Before the Musslemen brought their invention of chattel slavery, slavery was a cultural position. One became a slave due to personal economics on a voluntary basis; one was captured in battle or on the losing side in a conflict; or other reasons. In all cases, slaves were well treated, fed, clothed, housed, loved and respected even as members of the owning family sometimes attaining fame in one category or another, or acquiring political power. They were not bought and sold.
“Race slavery” is a magical term conjured up by willfully ignorant racists on the left.
The Ottoman Empire was a muslim empire - Classical Western Civilization was totally different then what came after the muslim conquests as was Christianity. Western Civilization, prior to 620 AD, was a different place and nearly unrecognizable in 1500 AD
Classical Western Civilization and Classical Christianity is for the most part not taught in schools today so it is easy to forget either existed.
The period from the Egyptians, the Greeks, the Romans may cover a days’ worth of class time. Then the Renaissance is mentioned for another day or so, before moving on the the evils of colonialism, the French revolution. The American revolution is placed after the French one for reasons known only to “modern enlightened educators”. But it is highly denigrated because there were slaves and deserves to be destroyed.
Now you know as much as most millennials know about history, if they remember any of it.
IDK.
Abraham had slaves.
It’s the oldest worker market ever.
Slaves out-numbered feremen for ages.
True, and National Geographic is particularly skilled at hiding their URLs. In accordance with FR tradition, I did not follow the link until after posting, so I did not realize where you were. That site is a definite challenge.
They also can’t decide if drinking from it will make you live forever or for a many years. Wishy washy.
Interesting; Cast glass bowl with Greek not Latin inscriptions found in a slavic area once dominated by Rome.
The concept of slavery changed (the way it was thought of and practiced) after 650AD. No one is saying that slaves haven’t existed forever, just that how we see slaves today is colored by the image of slaves in US history books, but that image is NOT the historical norm.
And the level of detail 1700 years ago, quite amazing
You're right though, listing source was the way I got started on it. The first try was "inspect" (this was in the Chrome browser) and it gave me nothin'. Had to copy and paste to an editor and really pound some nails through it.

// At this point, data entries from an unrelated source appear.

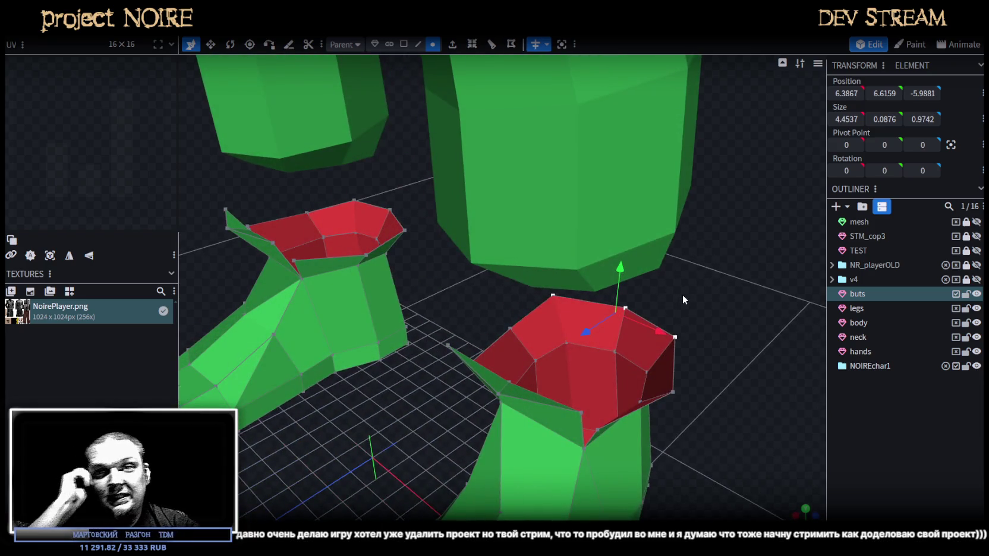
{"action": "mouse_move", "coordinate": [683, 297]}
{"action": "left_mouse_down"}
{"action": "mouse_move", "coordinate": [756, 312]}
{"action": "mouse_move", "coordinate": [647, 276]}
{"action": "left_mouse_up"}
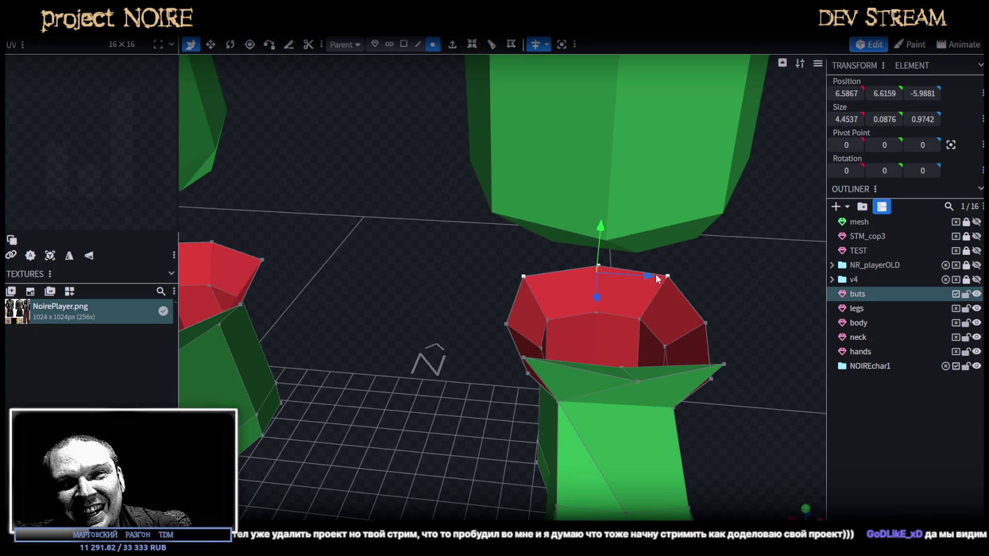
{"action": "mouse_move", "coordinate": [666, 293]}
{"action": "left_mouse_down"}
{"action": "mouse_move", "coordinate": [724, 308]}
{"action": "mouse_move", "coordinate": [722, 298]}
{"action": "left_mouse_up"}
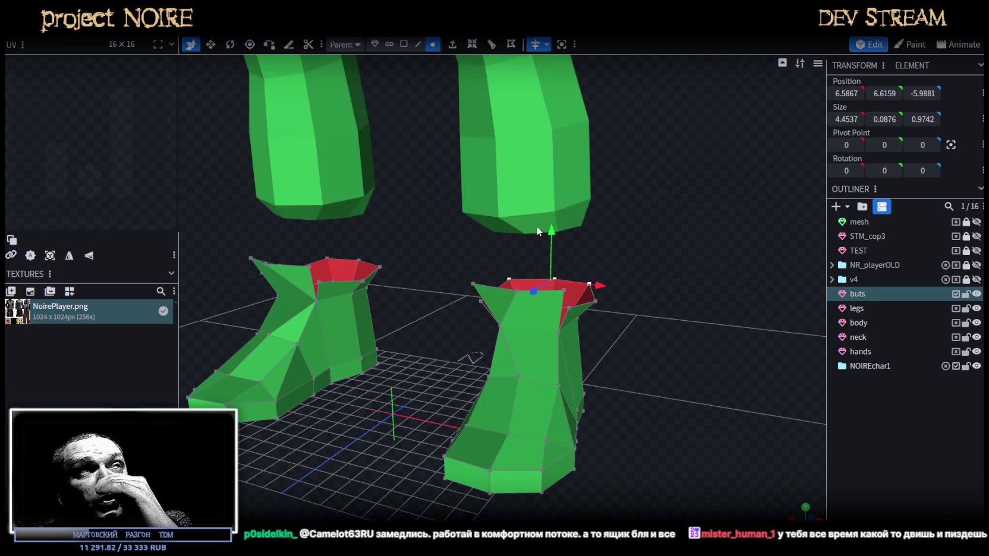
Nudge one right-boot rim vertex back 0.1 along Z, then position the Telegram window
{"action": "scroll", "coordinate": [571, 331], "scroll_direction": "up", "scroll_amount": 5}
{"action": "left_click_drag", "start_coordinate": [578, 339], "coordinate": [577, 300]}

Someone else on FR suggested that to me many years ago, and it has saved me time when the source hides their image location.
When I clicked on the image (either button) I got a "please respect copyrights" message, couldn't save the image or drag it to the desktop.
I saw just like it at Walmart, it was made in China.....
Interesting. I got the image address at the blog. They must have received complaints from NG. I understand their point, but I also see this as fair use when we excerpt enough that people can see whether it’s worth following the link. In the case of this article, that picture is essential to an excerpt.
If they audit their server traffic, they'll spot the graphical link in my post up there. :^(
Hopefully they’ll also spot the traffic to their web site that comes from here and call that a win.
They might, but their IT dep't probably blocks access to FR. :^) The upshot is, don't be surprised if the graphics have to be pulled by the mods.